12. Rhimes uses headphones to stave off writing distractions — which, she says, include cake, candy, pictures of Idris Elba, phone calls, and pity. Objects on her desk include books she’s meaning to read, post-it reminders, and “a lot of paper, for some reason.”

13. How Rhimes writes a drama script: “I try to step into a drama knowing, from the very beginning, what the last scene is going to be.” She makes the case for why beat sheets and outlining are good strategies for new writers — but adds that she hasn’t written an outline since the pilot of “Grey’s Anatomy” — and that was only because she had to, for the development process. “That’s just how my brain works … it’s fine if I don’t write an outline,” she points out. “The only person who has to approve it is me.”

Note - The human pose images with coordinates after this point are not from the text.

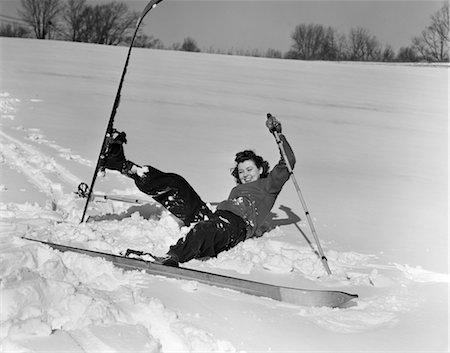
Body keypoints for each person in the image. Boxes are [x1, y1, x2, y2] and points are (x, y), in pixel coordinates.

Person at [104, 115, 295, 267]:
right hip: (215, 217)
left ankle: (174, 257)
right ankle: (124, 165)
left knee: (203, 229)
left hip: (234, 227)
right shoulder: (238, 189)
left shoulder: (269, 185)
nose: (245, 174)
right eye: (242, 171)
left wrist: (278, 134)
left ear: (260, 169)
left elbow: (288, 162)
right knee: (175, 183)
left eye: (250, 170)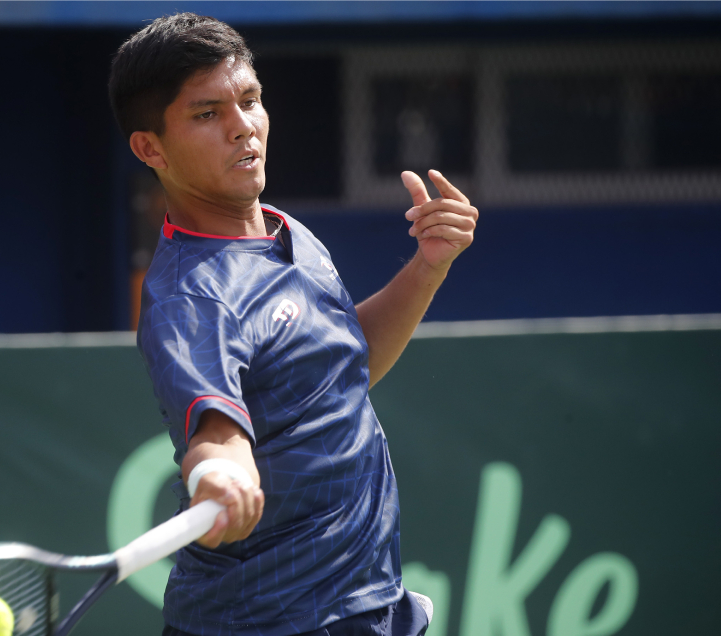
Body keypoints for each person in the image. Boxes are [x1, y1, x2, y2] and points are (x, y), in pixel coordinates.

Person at [109, 13, 477, 636]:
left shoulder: (285, 232)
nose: (242, 128)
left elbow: (344, 365)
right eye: (206, 114)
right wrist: (220, 472)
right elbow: (215, 433)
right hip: (269, 622)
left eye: (249, 101)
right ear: (150, 148)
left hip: (360, 598)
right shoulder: (192, 298)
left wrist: (427, 268)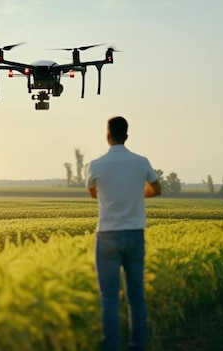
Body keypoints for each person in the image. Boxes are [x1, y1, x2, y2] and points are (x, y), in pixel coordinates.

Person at [85, 116, 161, 351]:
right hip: (135, 234)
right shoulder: (141, 162)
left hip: (107, 235)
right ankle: (137, 347)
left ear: (107, 136)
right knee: (136, 296)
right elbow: (157, 189)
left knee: (108, 297)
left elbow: (93, 193)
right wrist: (135, 194)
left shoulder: (96, 165)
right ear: (127, 136)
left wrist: (113, 196)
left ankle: (111, 348)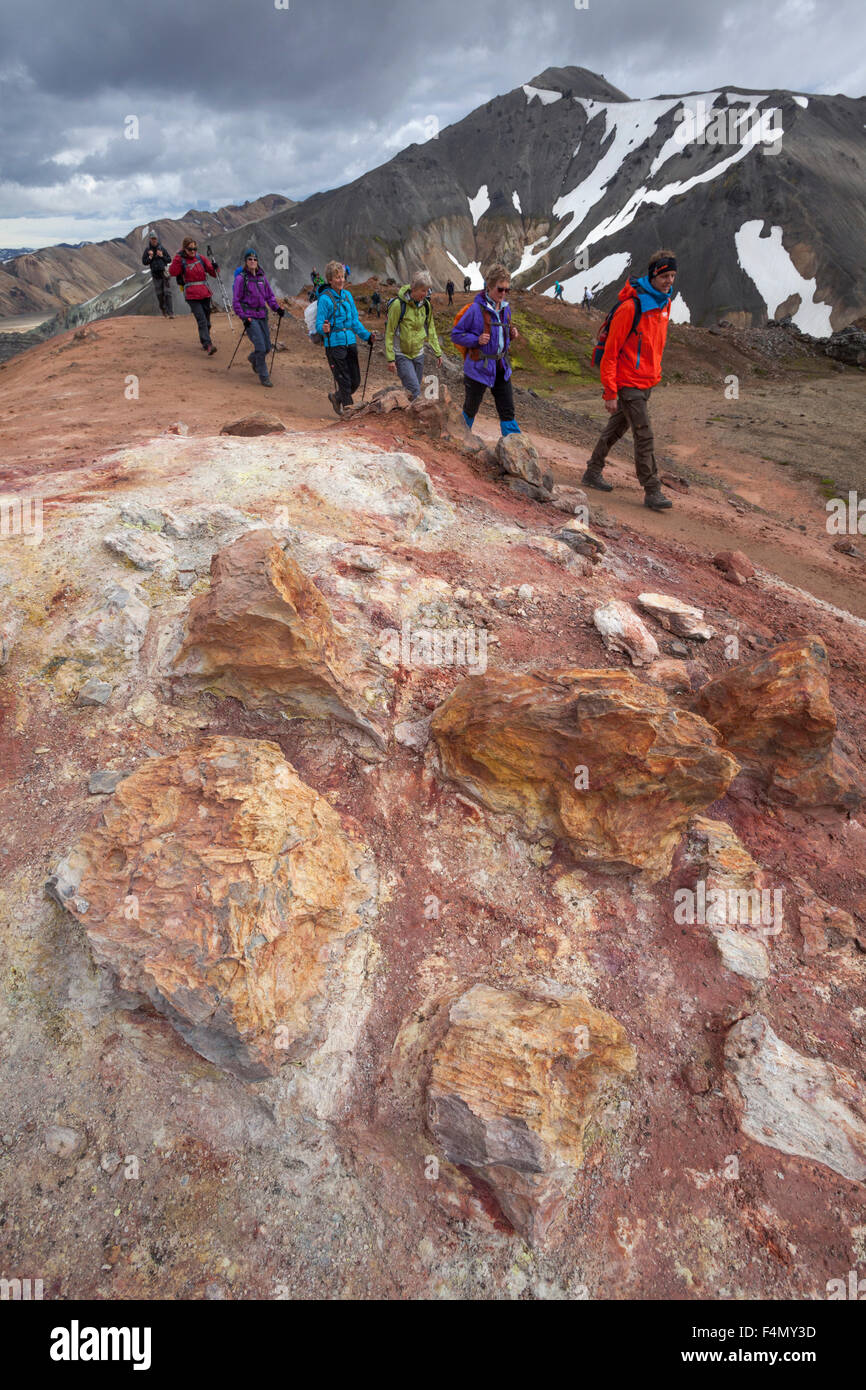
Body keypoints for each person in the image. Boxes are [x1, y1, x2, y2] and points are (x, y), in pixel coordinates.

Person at [583, 249, 677, 511]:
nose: (669, 281)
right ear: (653, 274)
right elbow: (611, 353)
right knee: (644, 434)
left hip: (647, 381)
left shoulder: (664, 303)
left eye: (672, 275)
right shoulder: (630, 307)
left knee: (615, 430)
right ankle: (652, 489)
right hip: (628, 382)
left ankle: (592, 471)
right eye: (664, 275)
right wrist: (610, 392)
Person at [451, 263, 521, 436]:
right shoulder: (475, 309)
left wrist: (511, 334)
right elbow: (456, 334)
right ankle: (459, 438)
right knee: (470, 408)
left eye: (507, 290)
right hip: (477, 367)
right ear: (489, 286)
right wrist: (476, 340)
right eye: (500, 289)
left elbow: (501, 337)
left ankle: (515, 447)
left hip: (501, 367)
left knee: (507, 410)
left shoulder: (506, 309)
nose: (503, 294)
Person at [316, 259, 375, 415]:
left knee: (355, 381)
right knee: (344, 382)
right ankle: (350, 415)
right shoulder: (324, 299)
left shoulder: (348, 296)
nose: (341, 280)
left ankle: (336, 398)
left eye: (342, 276)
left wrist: (367, 336)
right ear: (330, 280)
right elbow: (319, 324)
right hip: (334, 345)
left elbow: (354, 322)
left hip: (350, 343)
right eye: (337, 277)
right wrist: (323, 329)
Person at [384, 271, 443, 402]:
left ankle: (405, 417)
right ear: (413, 288)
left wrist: (438, 352)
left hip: (418, 354)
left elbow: (431, 329)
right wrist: (390, 358)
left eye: (428, 290)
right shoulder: (398, 305)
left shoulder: (426, 306)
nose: (426, 294)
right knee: (415, 391)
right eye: (423, 290)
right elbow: (389, 332)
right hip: (402, 354)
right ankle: (418, 420)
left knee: (410, 391)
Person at [232, 248, 284, 388]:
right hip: (250, 317)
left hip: (262, 315)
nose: (253, 261)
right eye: (250, 259)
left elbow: (269, 296)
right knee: (261, 347)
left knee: (267, 347)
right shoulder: (241, 278)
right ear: (246, 261)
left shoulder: (262, 278)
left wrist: (277, 309)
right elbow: (236, 301)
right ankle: (264, 376)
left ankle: (253, 358)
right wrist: (243, 317)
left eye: (255, 259)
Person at [168, 237, 219, 354]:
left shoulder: (201, 258)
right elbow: (172, 272)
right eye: (190, 249)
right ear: (184, 249)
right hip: (191, 295)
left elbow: (212, 272)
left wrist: (215, 267)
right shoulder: (181, 260)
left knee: (207, 321)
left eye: (194, 248)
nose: (192, 251)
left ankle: (204, 340)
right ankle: (208, 345)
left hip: (205, 293)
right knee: (201, 320)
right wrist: (177, 257)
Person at [142, 233, 174, 317]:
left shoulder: (162, 248)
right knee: (160, 294)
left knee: (167, 292)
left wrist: (162, 256)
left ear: (157, 239)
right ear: (150, 239)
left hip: (164, 273)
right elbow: (144, 262)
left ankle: (170, 312)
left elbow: (169, 259)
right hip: (155, 275)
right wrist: (150, 257)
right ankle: (163, 309)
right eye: (152, 239)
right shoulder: (148, 250)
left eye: (155, 238)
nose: (154, 240)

14. Rhimes loves the dialogue of “Breaking Bad.” She adds that the “I am the one who knocks” speech is the best thing she has seen on TV in “long long long long long. It’s lovely.”

15. The “Grey’s Anatomy” writers’ room is full of arts and crafts. Rhimes describes it like “kindergarten, or a day room in a nursing home.” There’s knitting, painting, crafting, and a treadmill.

16. Rhimes gets 2,500 emails a day. Because the deluge is so unsustainable — and because she “burned out” in the first few years of being a showrunner — she now only checks them once a day.

17. A snippet of wisdom for working mothers: Forget worrying about having it all. “Work/life balance is a lie that we are fed to make us feel bad about ourselves. It doesn’t exist. There are always going to be times where you feel terrible as a mother and always times where you feel terrible at your job. That is just how it goes.”

18. Rhimes didn’t know “Grey’s Anatomy” was a hit until the end of Season 2. The cast went to New York City and was planning to go out to dinner together. “We walked out of the hotel, and there were hundreds of people outside the hotel, and they were screaming our names — not just the actors’ names, but my name, too. Everybody got really scared, and we all ran back inside and looked at each other and said, ‘What do you think is happening?’and somebody said, ‘I think those people are here for us.’” It wasn’t until then that Rhimes realized her show had really made an impact. (By the way, they were so flummoxed by the crowds that they didn’t leave the hotel and just ordered room service.)

19. Rhimes recommends a bit of swagger — especially for women and people of color. She got used to rooms full of white guys at Dartmouth, which helped. “I belong in any room I enter,” she says in one of her last videos. “I’m a bada–.”